23 haziran Pazar..bu gece BERAT KANDİLİ GECESİ.. inşallah beni affederek halen gönlünde muhafazaya devam edersin..Sevdiğim aslında memleketimizde olan şu inanılmaz fitne,hakikatte, daha evvelki masallarımızda işlediğimiz tövbe suresini ve oradaki münafıklık ayetlerini ve kendilerini sütuna bağlayan sahabeleri bana  hatırlatmıştı biliyor musun .. anlamıştım ki Rabbimiz bize iltimas geçiyor..bizi affedebilmek için O’NUN TÖVBE DİREĞİNE BAĞLANARAK O’NUN İPİNE SARILMAMIZI VE BİZİ AKLAMAYI DİLİYORDU..ve belki bir gün bize tövbe suresinin en son ayetini okuyarak, zikirler eşliğinde, latif olan gönlünü-aşkı da vermeyi diliyordu  kim bilebilir..

bense bildiğin gibi daima Senin sütûnundan besleniyor, hayatiyetime ancak o sütunla devam edebiliyorum ..bunu henüz anlamama izin vermediğin için anlatamayacağımın da farkındayım ..sadece çok az kişiye nasip olmuş bu derece yüksek anlamların deşifresi için bu masalın çocuğu ve bu masal kimin için yazdırılıyorsa okuyacak o çocuklar adına bizler Sana çok teşekkür ediyoruz ..beratı sağ elinden verilip, bundan sonrası şifa,bereket,has bir güzellikle iki cihanda da aziz olmak ümidiyle görüşürüz Sevdiğim.. öpüyorum..

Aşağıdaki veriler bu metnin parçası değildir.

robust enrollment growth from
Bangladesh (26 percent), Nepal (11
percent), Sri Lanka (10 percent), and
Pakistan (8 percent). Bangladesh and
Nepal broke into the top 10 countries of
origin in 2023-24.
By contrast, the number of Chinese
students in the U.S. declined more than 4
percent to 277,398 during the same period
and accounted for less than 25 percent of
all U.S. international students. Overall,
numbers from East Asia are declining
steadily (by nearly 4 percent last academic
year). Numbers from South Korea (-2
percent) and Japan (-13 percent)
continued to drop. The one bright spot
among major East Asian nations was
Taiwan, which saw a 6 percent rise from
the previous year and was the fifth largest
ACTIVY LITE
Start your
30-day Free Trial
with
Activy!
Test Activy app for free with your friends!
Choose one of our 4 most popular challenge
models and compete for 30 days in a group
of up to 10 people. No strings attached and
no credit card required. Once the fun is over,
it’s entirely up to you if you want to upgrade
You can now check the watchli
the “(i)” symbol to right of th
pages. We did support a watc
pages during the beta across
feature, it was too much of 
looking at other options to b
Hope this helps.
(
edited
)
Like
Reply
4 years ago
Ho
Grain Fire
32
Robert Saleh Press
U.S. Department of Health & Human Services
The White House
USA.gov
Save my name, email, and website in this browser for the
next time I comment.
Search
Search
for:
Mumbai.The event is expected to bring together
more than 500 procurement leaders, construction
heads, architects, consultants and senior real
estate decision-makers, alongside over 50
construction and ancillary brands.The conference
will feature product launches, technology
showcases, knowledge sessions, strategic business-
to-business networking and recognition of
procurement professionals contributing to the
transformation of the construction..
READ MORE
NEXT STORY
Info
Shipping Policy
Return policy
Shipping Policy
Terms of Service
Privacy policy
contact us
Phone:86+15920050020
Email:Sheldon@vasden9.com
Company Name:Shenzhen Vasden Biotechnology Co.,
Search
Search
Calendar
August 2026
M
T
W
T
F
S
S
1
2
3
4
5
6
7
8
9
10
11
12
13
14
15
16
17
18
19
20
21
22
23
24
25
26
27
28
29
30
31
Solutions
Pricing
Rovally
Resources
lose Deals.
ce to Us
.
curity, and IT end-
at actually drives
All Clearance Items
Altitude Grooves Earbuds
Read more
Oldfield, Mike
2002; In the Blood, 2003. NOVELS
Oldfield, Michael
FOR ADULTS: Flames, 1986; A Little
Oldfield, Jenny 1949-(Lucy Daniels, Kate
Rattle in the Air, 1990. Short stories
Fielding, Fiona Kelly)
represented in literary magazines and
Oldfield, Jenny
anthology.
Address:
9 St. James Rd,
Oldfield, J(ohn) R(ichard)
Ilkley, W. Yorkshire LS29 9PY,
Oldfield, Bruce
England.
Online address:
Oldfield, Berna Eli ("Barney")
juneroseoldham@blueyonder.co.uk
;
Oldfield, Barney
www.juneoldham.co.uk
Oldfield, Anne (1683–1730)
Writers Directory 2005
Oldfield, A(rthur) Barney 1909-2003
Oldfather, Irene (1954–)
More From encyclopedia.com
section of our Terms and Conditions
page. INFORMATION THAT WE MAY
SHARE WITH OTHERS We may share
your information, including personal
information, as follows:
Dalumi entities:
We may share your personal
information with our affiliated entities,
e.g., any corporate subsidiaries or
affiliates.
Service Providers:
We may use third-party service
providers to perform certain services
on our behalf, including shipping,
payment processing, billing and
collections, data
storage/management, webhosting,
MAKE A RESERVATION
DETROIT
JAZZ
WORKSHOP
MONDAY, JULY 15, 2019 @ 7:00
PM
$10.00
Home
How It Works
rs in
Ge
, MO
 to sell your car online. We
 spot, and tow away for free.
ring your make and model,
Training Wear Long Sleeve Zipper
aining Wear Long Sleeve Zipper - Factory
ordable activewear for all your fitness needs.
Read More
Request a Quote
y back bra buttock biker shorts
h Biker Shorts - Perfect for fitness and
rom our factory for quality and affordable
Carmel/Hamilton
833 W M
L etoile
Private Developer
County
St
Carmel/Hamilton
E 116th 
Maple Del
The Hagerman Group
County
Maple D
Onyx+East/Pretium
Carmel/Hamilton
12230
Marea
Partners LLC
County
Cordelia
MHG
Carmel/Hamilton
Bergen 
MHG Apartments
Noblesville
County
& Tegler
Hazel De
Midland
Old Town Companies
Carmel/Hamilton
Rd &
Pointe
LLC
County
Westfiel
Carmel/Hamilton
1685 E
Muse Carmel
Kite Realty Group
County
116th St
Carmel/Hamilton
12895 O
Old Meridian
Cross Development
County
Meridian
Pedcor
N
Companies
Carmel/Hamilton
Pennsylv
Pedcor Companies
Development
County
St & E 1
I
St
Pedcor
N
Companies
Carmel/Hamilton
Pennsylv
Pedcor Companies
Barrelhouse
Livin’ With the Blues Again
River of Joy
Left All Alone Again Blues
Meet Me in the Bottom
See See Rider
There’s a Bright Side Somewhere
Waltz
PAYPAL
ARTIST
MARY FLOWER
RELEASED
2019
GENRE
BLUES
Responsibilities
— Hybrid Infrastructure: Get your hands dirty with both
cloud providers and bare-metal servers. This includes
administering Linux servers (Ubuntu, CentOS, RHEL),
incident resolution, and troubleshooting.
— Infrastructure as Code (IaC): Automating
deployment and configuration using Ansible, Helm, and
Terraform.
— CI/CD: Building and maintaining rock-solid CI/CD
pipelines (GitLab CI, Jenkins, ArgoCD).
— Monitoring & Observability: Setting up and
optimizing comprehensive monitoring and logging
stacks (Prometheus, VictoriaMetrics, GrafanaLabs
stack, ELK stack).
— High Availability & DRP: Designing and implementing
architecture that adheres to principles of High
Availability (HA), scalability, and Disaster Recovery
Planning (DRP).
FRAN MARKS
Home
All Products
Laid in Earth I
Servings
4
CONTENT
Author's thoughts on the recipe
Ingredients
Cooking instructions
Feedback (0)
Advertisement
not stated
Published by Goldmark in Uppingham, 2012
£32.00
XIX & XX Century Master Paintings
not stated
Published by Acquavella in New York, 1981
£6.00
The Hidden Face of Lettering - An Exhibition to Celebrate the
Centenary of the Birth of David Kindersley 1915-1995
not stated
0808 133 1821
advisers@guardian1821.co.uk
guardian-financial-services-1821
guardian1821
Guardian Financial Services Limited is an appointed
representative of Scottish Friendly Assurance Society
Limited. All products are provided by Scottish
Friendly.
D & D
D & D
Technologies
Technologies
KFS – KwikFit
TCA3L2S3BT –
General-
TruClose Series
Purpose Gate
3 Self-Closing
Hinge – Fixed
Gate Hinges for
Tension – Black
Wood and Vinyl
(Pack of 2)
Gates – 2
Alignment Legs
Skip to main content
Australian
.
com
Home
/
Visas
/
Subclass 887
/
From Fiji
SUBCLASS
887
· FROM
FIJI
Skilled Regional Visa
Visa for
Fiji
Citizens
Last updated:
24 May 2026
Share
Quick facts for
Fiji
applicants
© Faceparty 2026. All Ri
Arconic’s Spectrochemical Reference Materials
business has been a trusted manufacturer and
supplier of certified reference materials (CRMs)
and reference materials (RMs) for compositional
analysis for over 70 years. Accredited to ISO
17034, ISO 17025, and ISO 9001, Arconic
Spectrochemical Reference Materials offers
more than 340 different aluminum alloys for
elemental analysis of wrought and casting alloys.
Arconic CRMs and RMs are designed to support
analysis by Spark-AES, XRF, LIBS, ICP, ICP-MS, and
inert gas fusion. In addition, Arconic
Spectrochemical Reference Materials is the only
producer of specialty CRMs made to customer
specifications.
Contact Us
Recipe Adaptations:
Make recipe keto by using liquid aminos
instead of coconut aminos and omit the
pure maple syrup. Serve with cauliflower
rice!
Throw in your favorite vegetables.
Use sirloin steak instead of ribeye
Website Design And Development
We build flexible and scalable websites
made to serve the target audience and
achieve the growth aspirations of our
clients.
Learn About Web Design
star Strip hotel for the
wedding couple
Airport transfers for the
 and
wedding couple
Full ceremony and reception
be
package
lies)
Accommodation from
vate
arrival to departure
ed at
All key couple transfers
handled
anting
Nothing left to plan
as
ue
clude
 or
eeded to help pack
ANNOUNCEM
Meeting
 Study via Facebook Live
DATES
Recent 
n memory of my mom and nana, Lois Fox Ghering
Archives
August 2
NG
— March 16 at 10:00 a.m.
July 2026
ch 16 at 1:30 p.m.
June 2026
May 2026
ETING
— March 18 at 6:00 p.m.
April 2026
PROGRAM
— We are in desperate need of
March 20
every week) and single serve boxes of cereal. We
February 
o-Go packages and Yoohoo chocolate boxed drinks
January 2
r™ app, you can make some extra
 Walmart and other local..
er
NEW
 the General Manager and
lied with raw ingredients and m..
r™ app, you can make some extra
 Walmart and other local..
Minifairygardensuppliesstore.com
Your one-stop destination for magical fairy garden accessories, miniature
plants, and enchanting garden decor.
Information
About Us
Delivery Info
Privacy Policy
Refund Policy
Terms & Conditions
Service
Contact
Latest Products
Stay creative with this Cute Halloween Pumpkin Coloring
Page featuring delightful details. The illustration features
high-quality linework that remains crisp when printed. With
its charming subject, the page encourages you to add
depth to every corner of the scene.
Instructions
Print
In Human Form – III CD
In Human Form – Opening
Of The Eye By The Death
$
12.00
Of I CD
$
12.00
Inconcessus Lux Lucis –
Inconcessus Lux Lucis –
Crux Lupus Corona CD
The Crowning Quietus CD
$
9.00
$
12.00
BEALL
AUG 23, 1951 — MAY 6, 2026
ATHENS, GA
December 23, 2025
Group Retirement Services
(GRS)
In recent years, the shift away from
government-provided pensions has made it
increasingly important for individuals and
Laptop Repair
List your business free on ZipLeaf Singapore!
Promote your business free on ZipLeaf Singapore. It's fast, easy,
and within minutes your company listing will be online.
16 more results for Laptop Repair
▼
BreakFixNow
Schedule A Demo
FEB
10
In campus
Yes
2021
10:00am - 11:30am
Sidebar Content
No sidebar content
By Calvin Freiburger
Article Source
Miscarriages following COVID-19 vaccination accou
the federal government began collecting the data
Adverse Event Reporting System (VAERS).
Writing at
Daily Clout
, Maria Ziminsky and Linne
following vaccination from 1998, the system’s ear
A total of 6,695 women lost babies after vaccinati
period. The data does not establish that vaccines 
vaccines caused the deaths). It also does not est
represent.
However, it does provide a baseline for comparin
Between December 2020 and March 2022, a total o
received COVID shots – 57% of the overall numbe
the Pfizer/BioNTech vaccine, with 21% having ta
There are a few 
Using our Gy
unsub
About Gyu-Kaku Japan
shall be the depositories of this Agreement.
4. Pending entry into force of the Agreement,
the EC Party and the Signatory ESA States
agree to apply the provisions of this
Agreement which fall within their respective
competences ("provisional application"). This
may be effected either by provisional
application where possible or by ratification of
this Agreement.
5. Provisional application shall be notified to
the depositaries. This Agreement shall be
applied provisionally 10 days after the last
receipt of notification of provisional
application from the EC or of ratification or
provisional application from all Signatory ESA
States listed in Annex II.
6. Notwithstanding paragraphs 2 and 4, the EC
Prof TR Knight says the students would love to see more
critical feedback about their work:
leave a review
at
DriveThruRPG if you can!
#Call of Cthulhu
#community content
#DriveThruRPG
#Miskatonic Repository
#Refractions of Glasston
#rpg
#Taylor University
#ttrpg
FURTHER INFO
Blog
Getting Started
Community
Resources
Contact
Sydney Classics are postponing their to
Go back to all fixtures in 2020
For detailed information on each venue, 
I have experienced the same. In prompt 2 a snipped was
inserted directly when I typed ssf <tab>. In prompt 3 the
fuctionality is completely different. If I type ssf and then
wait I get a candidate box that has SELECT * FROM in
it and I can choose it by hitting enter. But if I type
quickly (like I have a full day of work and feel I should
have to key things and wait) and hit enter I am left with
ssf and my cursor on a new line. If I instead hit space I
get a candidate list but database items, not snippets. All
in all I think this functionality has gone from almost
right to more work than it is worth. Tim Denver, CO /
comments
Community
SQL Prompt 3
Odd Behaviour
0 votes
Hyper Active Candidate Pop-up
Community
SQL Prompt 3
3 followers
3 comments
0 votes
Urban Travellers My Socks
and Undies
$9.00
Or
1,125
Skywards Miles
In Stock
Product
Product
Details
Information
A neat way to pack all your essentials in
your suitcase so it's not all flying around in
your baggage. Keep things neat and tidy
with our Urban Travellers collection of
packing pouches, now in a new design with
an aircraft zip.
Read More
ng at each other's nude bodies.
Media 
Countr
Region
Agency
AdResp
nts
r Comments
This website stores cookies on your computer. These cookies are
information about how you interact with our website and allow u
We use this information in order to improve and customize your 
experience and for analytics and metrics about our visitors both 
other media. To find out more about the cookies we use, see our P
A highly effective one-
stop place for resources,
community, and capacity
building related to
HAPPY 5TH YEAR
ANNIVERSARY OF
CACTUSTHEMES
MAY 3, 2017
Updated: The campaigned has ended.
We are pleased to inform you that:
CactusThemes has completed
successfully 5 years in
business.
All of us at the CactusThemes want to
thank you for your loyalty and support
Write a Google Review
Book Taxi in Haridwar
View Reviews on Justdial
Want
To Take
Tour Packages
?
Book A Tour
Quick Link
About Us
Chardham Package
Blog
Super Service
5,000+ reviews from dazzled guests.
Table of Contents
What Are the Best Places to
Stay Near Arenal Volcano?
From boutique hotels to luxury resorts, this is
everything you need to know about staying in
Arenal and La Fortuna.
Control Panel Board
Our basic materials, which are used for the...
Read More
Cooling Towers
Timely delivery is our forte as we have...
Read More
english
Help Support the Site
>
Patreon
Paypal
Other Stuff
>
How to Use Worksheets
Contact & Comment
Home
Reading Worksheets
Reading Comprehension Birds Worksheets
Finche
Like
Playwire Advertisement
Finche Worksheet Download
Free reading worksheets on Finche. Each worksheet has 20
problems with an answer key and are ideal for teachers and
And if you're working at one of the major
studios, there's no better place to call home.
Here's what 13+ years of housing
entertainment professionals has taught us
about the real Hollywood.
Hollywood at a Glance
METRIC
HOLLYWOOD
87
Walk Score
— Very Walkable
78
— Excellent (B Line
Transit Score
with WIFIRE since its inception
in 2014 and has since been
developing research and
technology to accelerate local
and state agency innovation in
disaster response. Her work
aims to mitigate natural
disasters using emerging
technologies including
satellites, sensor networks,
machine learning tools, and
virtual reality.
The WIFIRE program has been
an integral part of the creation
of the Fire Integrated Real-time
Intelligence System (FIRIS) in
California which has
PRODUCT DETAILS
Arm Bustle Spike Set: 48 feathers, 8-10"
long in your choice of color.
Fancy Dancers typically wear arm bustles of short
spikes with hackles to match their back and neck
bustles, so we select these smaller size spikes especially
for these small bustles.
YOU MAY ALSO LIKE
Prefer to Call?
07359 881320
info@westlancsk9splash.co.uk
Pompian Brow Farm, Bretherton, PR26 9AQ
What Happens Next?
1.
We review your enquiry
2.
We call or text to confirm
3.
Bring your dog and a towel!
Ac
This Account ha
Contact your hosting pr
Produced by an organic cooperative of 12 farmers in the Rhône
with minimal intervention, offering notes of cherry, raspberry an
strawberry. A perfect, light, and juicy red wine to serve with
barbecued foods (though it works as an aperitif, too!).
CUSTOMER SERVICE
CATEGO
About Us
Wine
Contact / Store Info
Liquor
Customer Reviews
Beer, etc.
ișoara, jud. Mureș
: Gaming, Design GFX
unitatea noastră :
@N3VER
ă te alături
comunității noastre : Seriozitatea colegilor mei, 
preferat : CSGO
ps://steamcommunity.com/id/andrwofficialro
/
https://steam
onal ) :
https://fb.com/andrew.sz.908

*Her geliş ve çekiliş.. her gidiş ve itişi de beraberinde getirir..aşkta gına ..ve sonra yine hasretle özlem..kim bilir, içimizde her an, dalga dalga gelip giden ne duygusal hislerimiz ay aylarımız var..demek ki bu yılki 3 AYLARIN 3’ü DE ÇOK ÖZEL BİR ÇEKİME SAHİPMİŞ.. anlamından henüz yoksun olsak da yine ipin ucundan dahi yakalamış olmak güzel..


Hamiş: cumartesi facede bir haber yayınlandı, ilgimi çektiği için birazını alıntılıyorum ..ve bildiğin gibi ben henüz hiç astroloji bilmiyorum..sadece önemli olduğunu sezebilirim o kadar..haberimizse şu..

Supermoon; Ay’ın belirli bir yörüngede Dünya’ya çok fazla yaklaşması anlamına geliyor. Ay, yörünge periyodu olan 27 günde bir kez, Dünya'ya en yakın noktasında bulunur. Ay daha yakınımıza gelecek, ortalama dolunaydan %15 büyük ve %30 parlak görünecek. 2013 yılının 24-25 Mayıs/ 23 Haziran ve 22 Temmuz tarihlerinde ardarda 3 supermoon beklenilmesi oldukça ilginç.